Predicting ICH outcomes with peak perihemorrhagic edema (PHE)

Peak perihemorrhagic edema (PHE) volume is an independent predictor of functional outcome following an intracerebral hemorrhage (ICH). According to findings from a retrospective study published in Neurology inflammatory processes and hematoma expansion seem to be involved in PHE evolution and may represent important treatment targets.


Retrospective analysis
Patients in whom spontaneous supratentorial ICH developed between 2006 and 2014 were included in this retrospective analysis (n=292). Investigators assessed ICH and PHE volumes and used multivariable logistic regression and propensity score matching analyses to examine these measures and their association with functional outcome up to 90 days. A modified Rankin Scale of 0 to 3 and 4 to 6 represented favorable and poor outcomes, respectively.
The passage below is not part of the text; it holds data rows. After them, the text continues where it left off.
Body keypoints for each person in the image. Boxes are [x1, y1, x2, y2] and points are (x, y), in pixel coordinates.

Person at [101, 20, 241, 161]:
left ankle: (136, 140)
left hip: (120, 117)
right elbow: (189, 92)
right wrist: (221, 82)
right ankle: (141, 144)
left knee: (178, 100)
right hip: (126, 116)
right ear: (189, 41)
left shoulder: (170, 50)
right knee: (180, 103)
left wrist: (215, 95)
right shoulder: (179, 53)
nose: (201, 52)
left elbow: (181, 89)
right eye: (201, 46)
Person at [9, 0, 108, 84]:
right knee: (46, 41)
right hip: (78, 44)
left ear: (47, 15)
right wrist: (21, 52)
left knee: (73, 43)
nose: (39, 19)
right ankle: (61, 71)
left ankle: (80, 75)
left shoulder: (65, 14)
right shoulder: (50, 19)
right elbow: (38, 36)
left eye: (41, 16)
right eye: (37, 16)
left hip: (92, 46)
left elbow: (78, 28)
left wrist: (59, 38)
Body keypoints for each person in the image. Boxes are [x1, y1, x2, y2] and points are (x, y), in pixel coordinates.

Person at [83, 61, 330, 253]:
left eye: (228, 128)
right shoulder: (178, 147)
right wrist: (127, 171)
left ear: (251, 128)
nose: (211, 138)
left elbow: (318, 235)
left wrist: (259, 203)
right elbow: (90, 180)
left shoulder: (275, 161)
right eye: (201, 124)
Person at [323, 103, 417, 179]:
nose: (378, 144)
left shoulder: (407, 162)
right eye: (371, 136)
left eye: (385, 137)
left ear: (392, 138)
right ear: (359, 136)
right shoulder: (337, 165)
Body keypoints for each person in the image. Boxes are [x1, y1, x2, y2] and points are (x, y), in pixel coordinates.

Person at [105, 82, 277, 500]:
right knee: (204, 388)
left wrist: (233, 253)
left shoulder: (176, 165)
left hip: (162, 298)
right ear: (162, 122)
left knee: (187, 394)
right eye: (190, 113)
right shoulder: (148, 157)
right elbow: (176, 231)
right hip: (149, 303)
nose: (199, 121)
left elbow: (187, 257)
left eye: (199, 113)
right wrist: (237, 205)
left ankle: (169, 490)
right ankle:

The median ICH volume was 17.7 mL (interquartile range [IQR] 7.9-40.2) at time of hospital admission, whereas the median peak ICH volume was 22.5 mL (IQR 8.9-46.4). In addition, the baseline median PHE volume on admission was 16.3 mL (IQR 9.1-29.2), which increased to a median peak volume of 37.5 mL (IQR 19.0-60.6) over approximately 7 days (IQR 3-12).


Independent predictor
According to multivariable logistic regression analysis, the peak PHE volume was deemed an independent predictor for 90-day functional outcome (odds ratio [OR] 0.984 for each mL of PHE; 95% CI, 0.973-0.994). In addition, the peak PHE volume was associated with the initial PHE increase up to 3 days following admission (OR 1.060; 95% CI, 1.018-1.103) and was independently associated with the neutrophil to lymphocyte ratio on day 6 (OR 1.236; 95% CI, 1.034-1.477; propensity score matching cohort, n=124). In addition, the investigators found that there was an independent association between the initial PHE increase and fever burden on days 2 to 3 (OR 1.456; 95% CI, 1.103-1.920) as well as hematoma expansion (OR 3.647; 95% CI, 1.533-8.679).